## Directive 1
Do the following statements agree with the news roundup below? Answer each with yes or no and quote the words from the roundup that decide it.
(a) The chess team beat Webster University in April.
(b) The co-op's linemen drilled eight holes for the scoreboards.
(c) In the U.S., the tooth fairy leaves an average of $4.70 per visit.
====== Source ======
Some of the topics we looked into while you were reading last month’s issue

Chess Royalty

The University of Texas Rio Grande Valley chess team won its third consecutive national championship, defeating Webster University in April for the President’s Cup.

Our June 2012 story The Kings and Queens of Brownsville told how young students made all the right moves to turn the U.S.’s southernmost border town into a chess powerhouse.


Score One for the Co-op

When Hereford Sports & Wellness took delivery of two digital scoreboards for its soccer field in the Panhandle town, the nonprofit community center realized it didn’t have the means to install them.

Deaf Smith Electric Cooperative did. The co-op sent a bucket truck outfitted with an auger and a crew of linemen, who drilled a half-dozen 6-foot-deep holes to securely mount the new displays.


Dental Doling

The tooth fairy forks over an average of $4.70 per visit in the U.S., a recent poll shows. That’s a far cry from the nickel recommended more than a century ago.
====== Given information ======
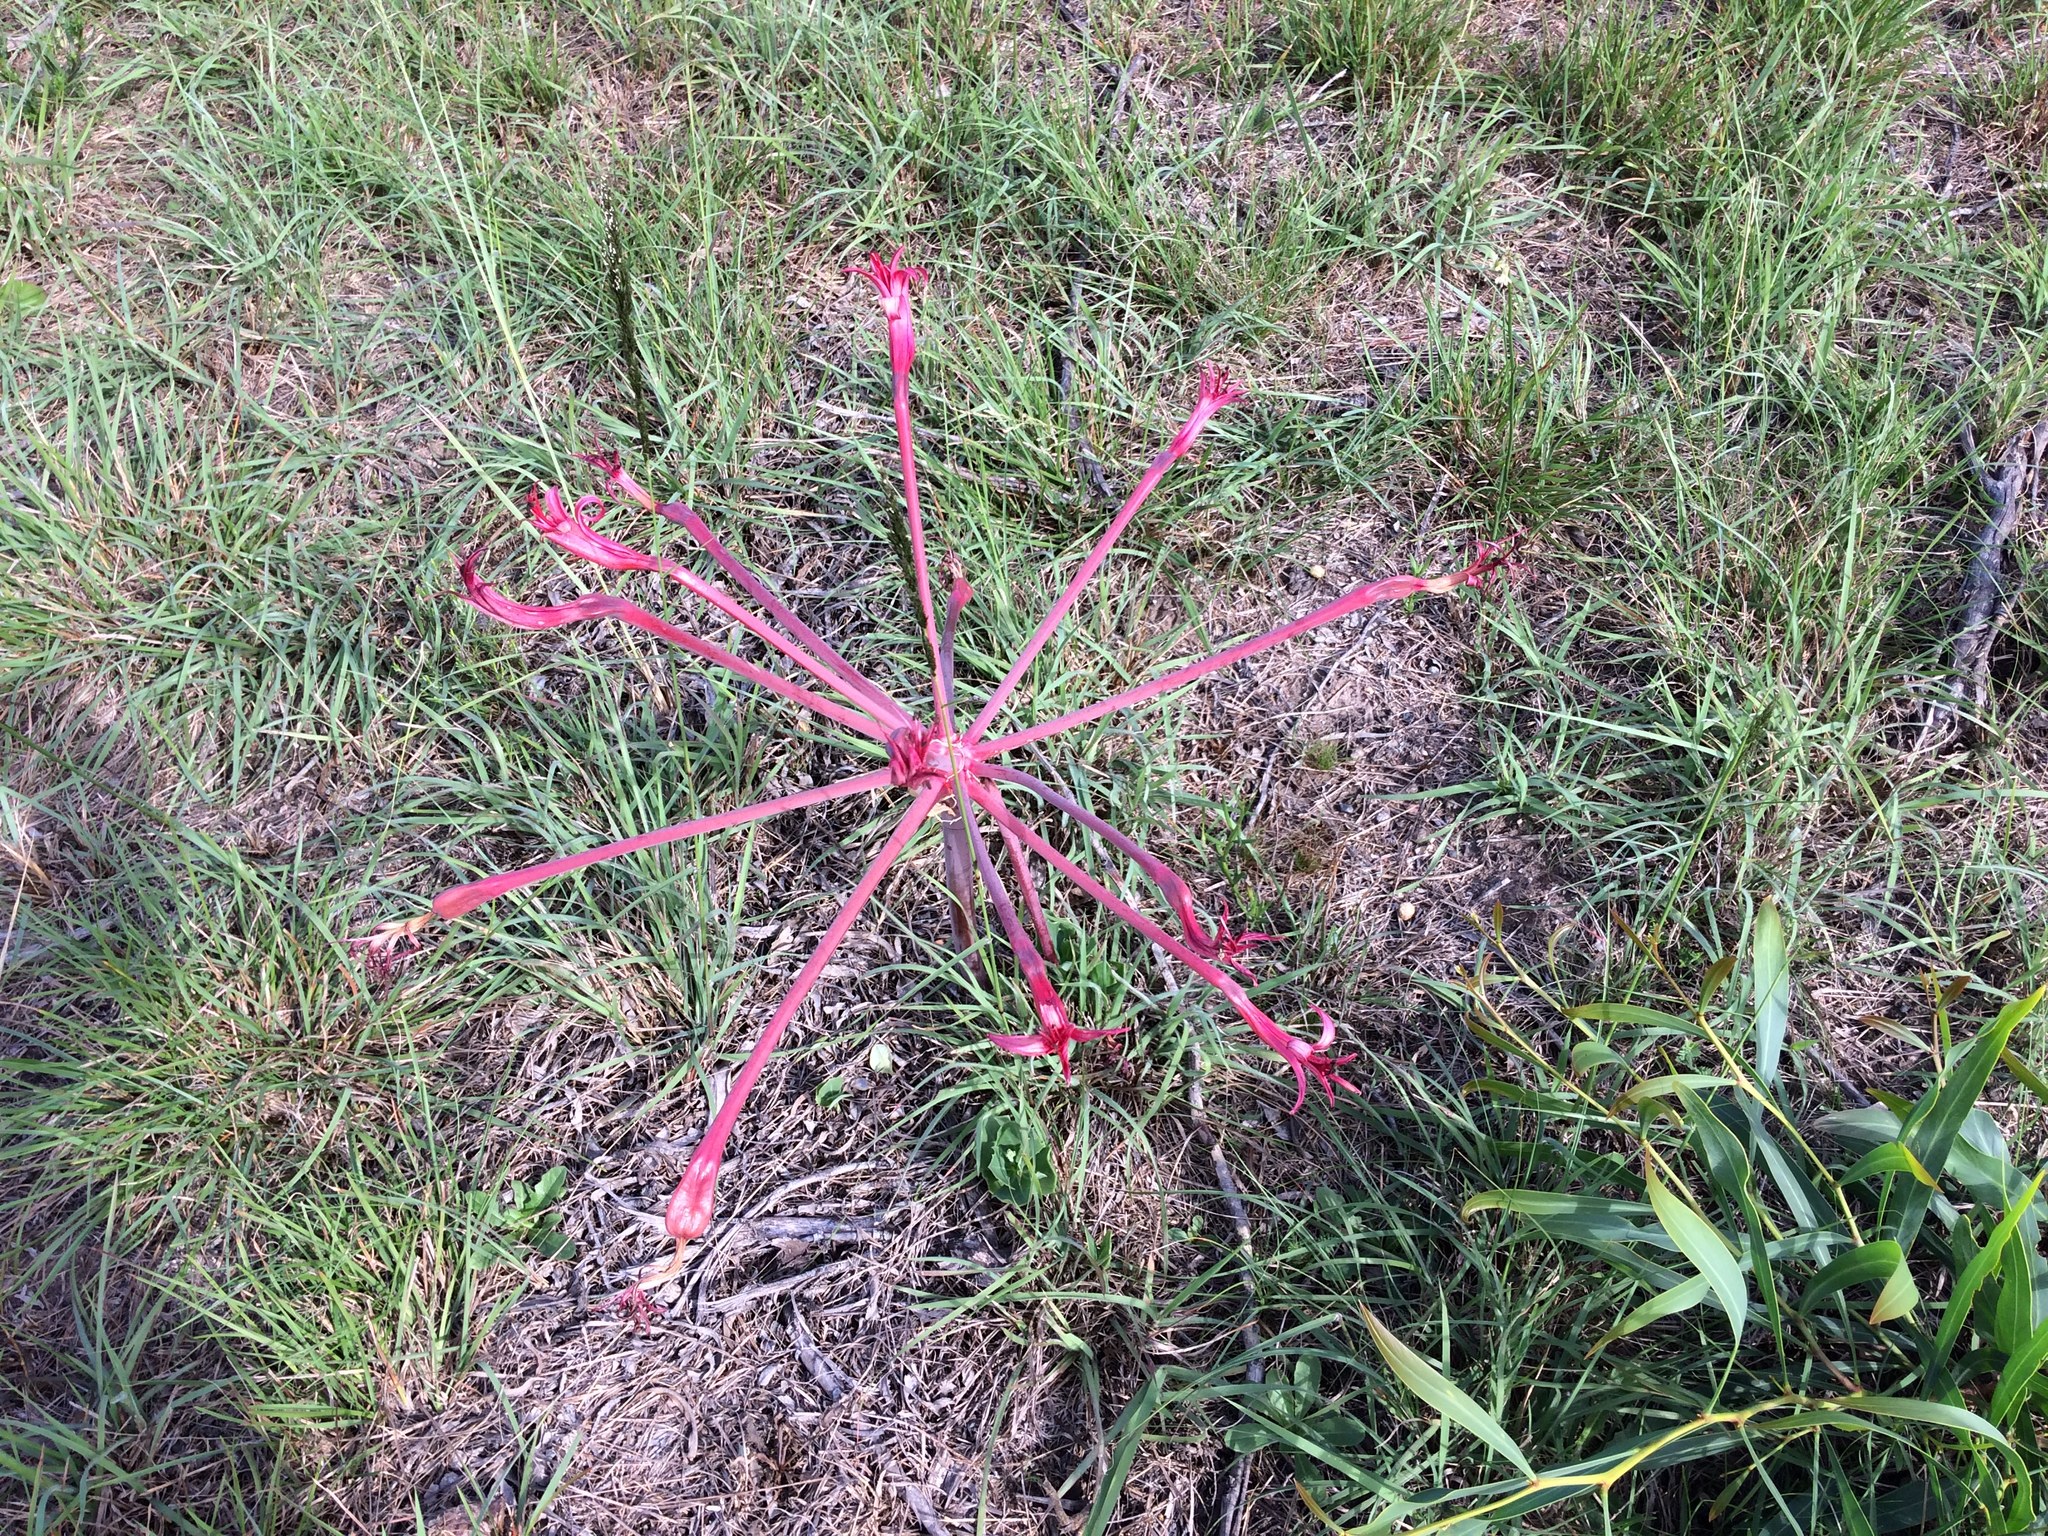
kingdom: Plantae
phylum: Tracheophyta
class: Liliopsida
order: Asparagales
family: Amaryllidaceae
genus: Brunsvigia
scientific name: Brunsvigia litoralis
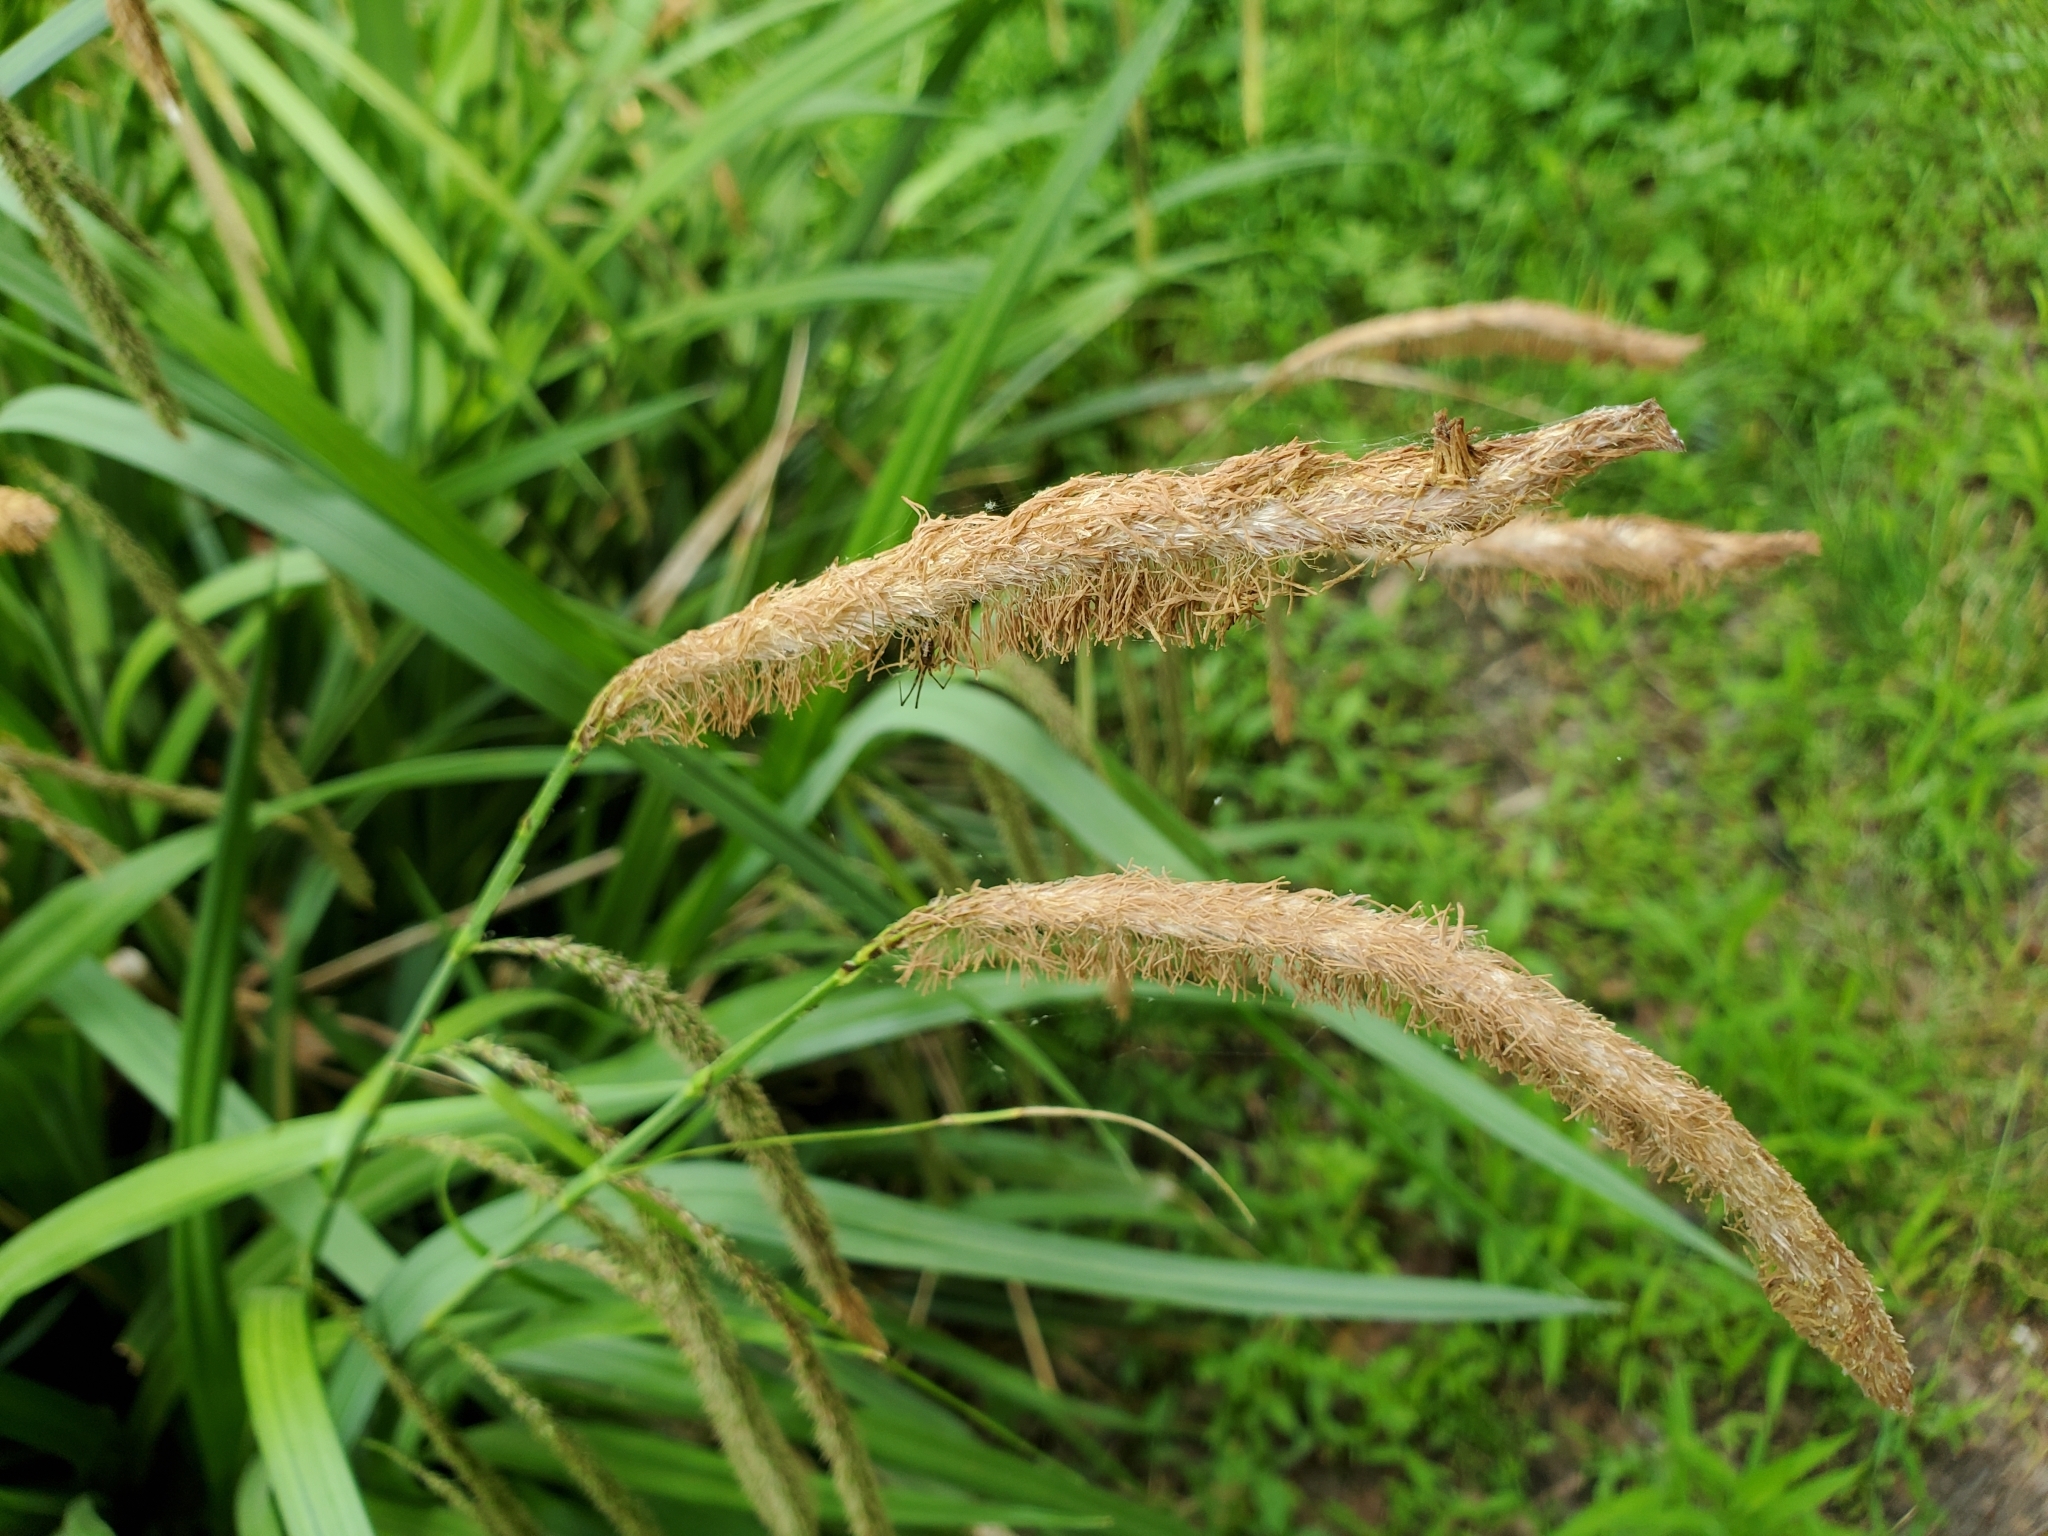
======
## Directive 2
Reproduce every line of the classification rows above, from kingdom to scientific name, word for word. Leave out the pictures.

## Expected output 1
(a) Yes: "defeating Webster University in April for the President’s Cup"
(b) No: "drilled a half-dozen 6-foot-deep holes"
(c) Yes: "The tooth fairy forks over an average of $4.70 per visit in the U.S."

## Expected output 2
kingdom: Plantae
phylum: Tracheophyta
class: Liliopsida
order: Asparagales
family: Amaryllidaceae
genus: Brunsvigia
scientific name: Brunsvigia litoralis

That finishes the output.